Тем временем Гилипп и коринфский наварх Пифен, каждый из которых командовал двумя пелопоннесскими кораблями, продвигались к Сицилии. По их расчетам, афиняне уже должны были завершить строительство стены вокруг Сиракуз, но в Локрах, что в Южной Италии, они узнали о реальном положении дел и тотчас же пустились в путь, желая спасти город. Чтобы избежать встречи с афинским флотом, они взяли курс на Гимеру. Никий, узнав об их прибытии в Локры, решил послать им наперехват четыре корабля, но эта мера явно запоздала. Гимерские воины присоединились к плаванию пелопоннесцев и снабдили их корабельные команды оружием.

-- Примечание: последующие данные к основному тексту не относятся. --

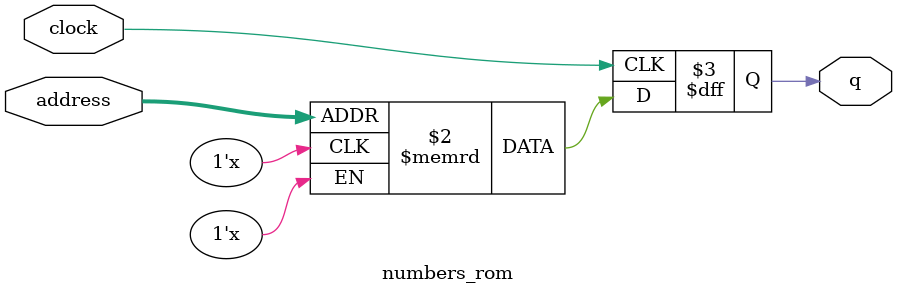
<source format=sv>
module numbers_rom (
	input logic clock,
	input logic [10:0] address,
	output logic [0:0] q
);

logic [0:0] memory [0:1399] /* synthesis ram_init_file = "./numbers/numbers.mif" */;

always_ff @ (posedge clock) begin
	q <= memory[address];
end

endmodule

</source>
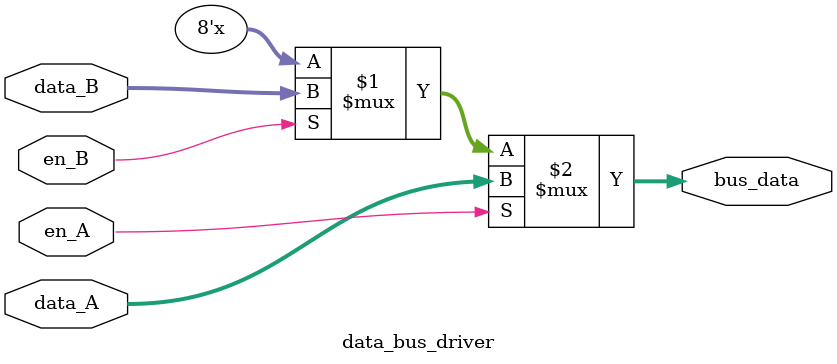
<source format=v>
`timescale 1ns / 1ps
module data_bus_driver (
    input [7:0] data_A,    // 회로 블록 A의 데이터
    input [7:0] data_B,    // 회로 블록 B의 데이터
    input en_A,            // 회로 블록 A의 활성화 신호
    input en_B,            // 회로 블록 B의 활성화 신호
    output [7:0] bus_data  // 공통 데이터 버스
);

    // 3상태 버퍼 구현
    assign bus_data = (en_A) ? data_A : 
                      (en_B) ? data_B : 
                      8'bz;  // 고임피던스 상태

endmodule

</source>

Кроме того, помощь оказали Селинунт и Гела, а также сикулы, которые после смерти своего дружественного Афинам царя решили перейти на другую сторону, поддавшись на страстные увещания Гилиппа. Когда тот наконец двинулся к Сиракузам, под его командованием находилось войско из приблизительно 3000 пеших воинов и 200 всадников.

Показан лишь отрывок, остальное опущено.